Ultimately, Roszczyk-Krowicka says, the RFID deployment benefits the health and comfort of employees. “The employee’s health and satisfaction is important to them,” she says, and that “can have an impact on the entire show.”
In the meantime, Blulog is expanding its product offerings in the fresh food supply chain market. The company’s Near Field Communication (NFC) data loggers are already in use for multiple-use or one-time-only applications in which a data logger is placed in a shipment to track conditions throughout the transportation of a temperature-sensitive product. In some cases, however, the price tag—typically €10 ($12.26) or less—is too high for food companies and shippers that have a high volume of goods to ship.

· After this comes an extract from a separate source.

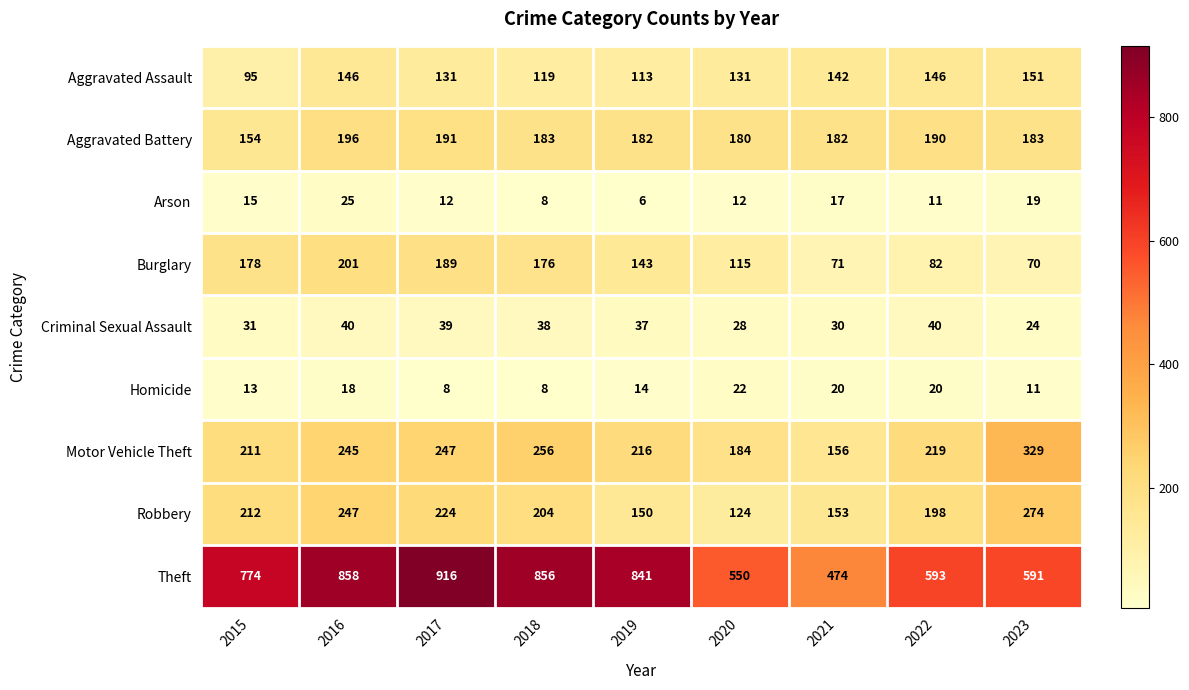

Where does the Robbery series first go above 204?

2015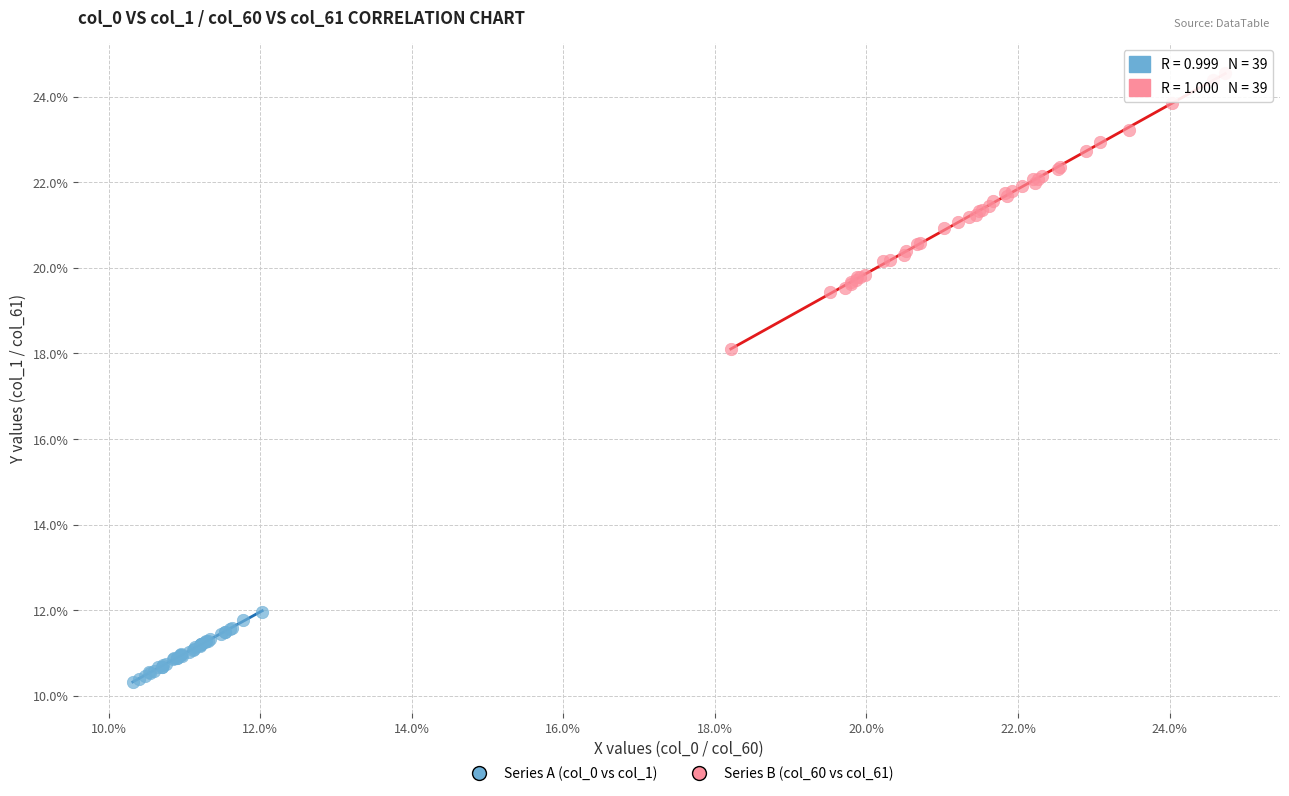

Which series has the widest spread of Y values?

Series B (col_60 vs col_61)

Therefore, the company says, its latest offering provides a lower-cost option. The new data logger is also designed for a single use and costs €5 ($6.14) or less, depending on the volume ordered. It features a smaller memory capacity than its higher-priced predecessor (it can store about 1,000 measurements) and its temperature tracking is less precise (within 0.5 degree Celsius). The lower-cost version is currently shipping in samples, Laurens reports, and is now being tested in Europe, the Middle East (Turkey and Egypt) and South America.